• Document section:
══════════

In 2008, Stefanović was the chief negotiator of the sale of Naftna Industrija Srbije to Gazprom Neft. The sale did not involve a public tender, since other enterprises were not offered a chance to bid. The conditions to which Stefanović negotiated were criticized in the local media, as the price at which NIS was sold at approximately one fifth of its market value at the time. One of the most influential conditions of the sale was that the South Stream would run through Serbia, even though for Gazprom there was greater logistical convenience to bypass Serbia. The South Stream project was cancelled after the annexation of Crimea by Russia, which resulted in sanctions on Russian politicians and enterprises. In 2014, the Serbian government began an investigation on the privatization of NIS.

══════════

Write out the part of the passage on the sale of NIS to Gazprom Neft word for word, starting at "In 2008, Stefanović" and ending at "privatization of NIS.".

══════════

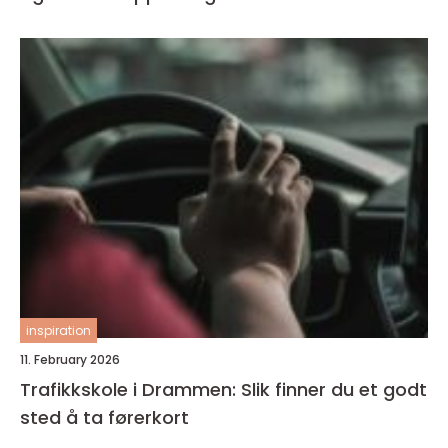
inspiration
11. February 2026
Trafikkskole i Drammen: Slik finner du et godt
sted å ta førerkort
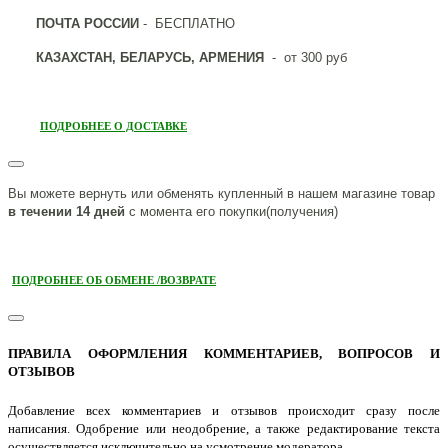
ПОЧТА РОССИИ
- БЕСПЛАТНО
КАЗАХСТАН, БЕЛАРУСЬ, АРМЕНИЯ
- от 300 руб
ПОДРОБНЕЕ О ДОСТАВКЕ
Вы можете вернуть или обменять купленный в нашем магазине товар
в течении 14 дней
с момента его покупки(получения)
ПОДРОБНЕЕ ОБ ОБМЕНЕ /ВОЗВРАТЕ
ПРАВИЛА ОФОРМЛЕНИЯ КОММЕНТАРИЕВ, ВОПРОСОВ И
ОТЗЫВОВ
Добавление всех комментариев и отзывов происходит сразу после
написания. Одобрение или неодобрение, а также редактирование текста
осуществляется исключительно на усмотрение модератора.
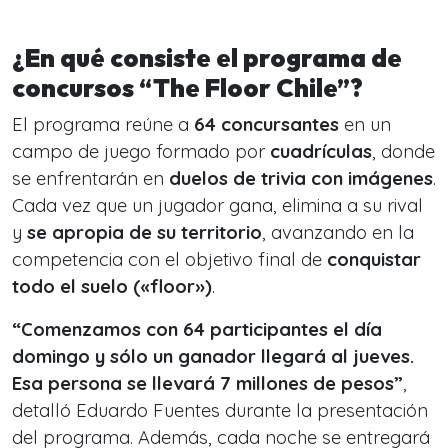
¿En qué consiste el programa de
concursos “The Floor Chile”?
El programa reúne a
64 concursantes
en un
campo de juego formado por
cuadrículas
, donde
se enfrentarán en
duelos de trivia con imágenes
.
Cada vez que un jugador gana, elimina a su rival
y
se apropia de su territorio
, avanzando en la
competencia con el objetivo final de
conquistar
todo el suelo («floor»)
.
“Comenzamos con 64 participantes el día
domingo y sólo un ganador llegará al jueves.
Esa persona se llevará 7 millones de pesos”
,
detalló Eduardo Fuentes durante la presentación
del programa. Además, cada noche se entregará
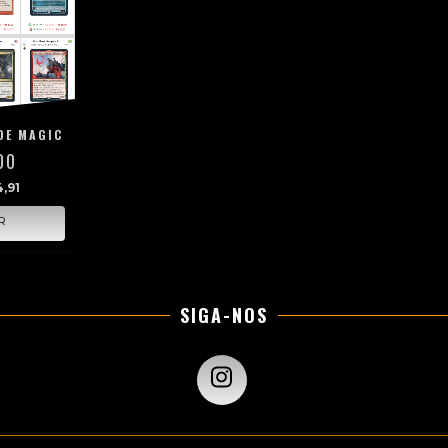
DE MAGIC
00
,91
SIGA-NOS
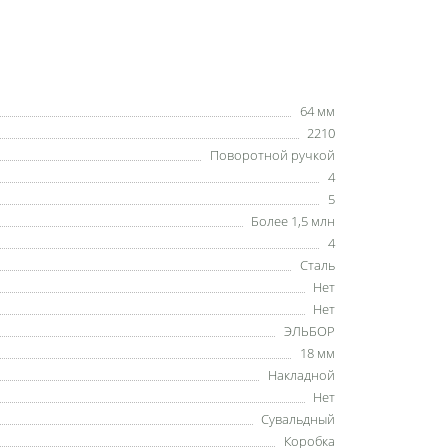
64 мм
2210
Поворотной ручкой
4
5
Более 1,5 млн
4
Сталь
Нет
Нет
ЭЛЬБОР
18 мм
Накладной
Нет
Сувальдный
Коробка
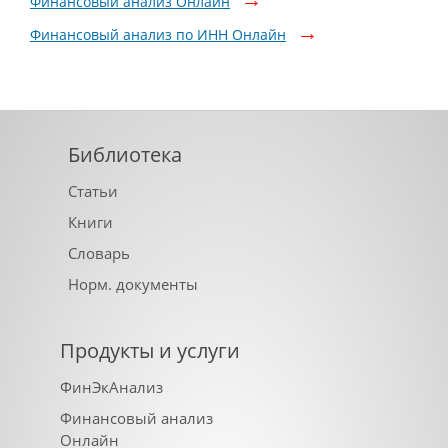
Финансовый анализ Онлайн
Финансовый анализ по ИНН Онлайн
Библиотека
Статьи
Книги
Словарь
Норм. документы
Продукты и услуги
ФинЭкАнализ
Финансовый анализ
Онлайн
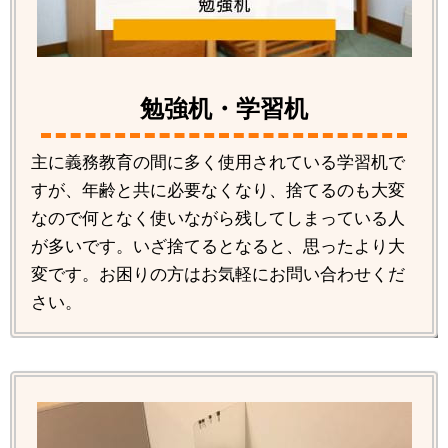
勉強机・学習机
主に義務教育の間に多く使用されている学習机で
すが、年齢と共に必要なくなり、捨てるのも大変
なので何となく使いながら残してしまっている人
が多いです。いざ捨てるとなると、思ったより大
変です。お困りの方はお気軽にお問い合わせくだ
さい。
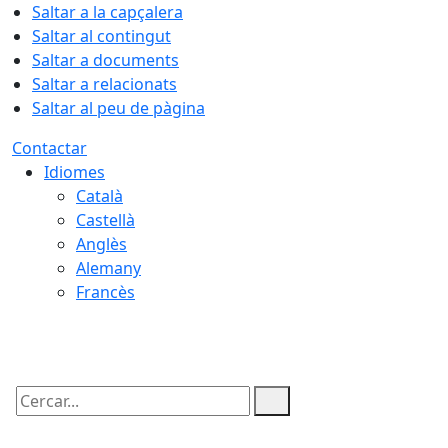
Saltar a la capçalera
Saltar al contingut
Saltar a documents
Saltar a relacionats
Saltar al peu de pàgina
Contactar
Idiomes
Català
Castellà
Anglès
Alemany
Francès
09.08.2026 | 02:39
Cercar:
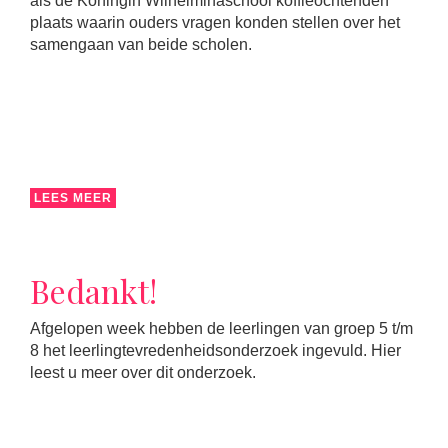
als de Koningin Wilhelminaschool koffieochtenden
plaats waarin ouders vragen konden stellen over het
samengaan van beide scholen.
LEES MEER
Bedankt!
Afgelopen week hebben de leerlingen van groep 5 t/m
8 het leerlingtevredenheidsonderzoek ingevuld. Hier
leest u meer over dit onderzoek.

══════════

• Answer box:
In 2008, Stefanović was the chief negotiator of the sale of Naftna Industrija Srbije to Gazprom Neft. The sale did not involve a public tender, since other enterprises were not offered a chance to bid. The conditions to which Stefanović negotiated were criticized in the local media, as the price at which NIS was sold at approximately one fifth of its market value at the time. One of the most influential conditions of the sale was that the South Stream would run through Serbia, even though for Gazprom there was greater logistical convenience to bypass Serbia. The South Stream project was cancelled after the annexation of Crimea by Russia, which resulted in sanctions on Russian politicians and enterprises. In 2014, the Serbian government began an investigation on the privatization of NIS.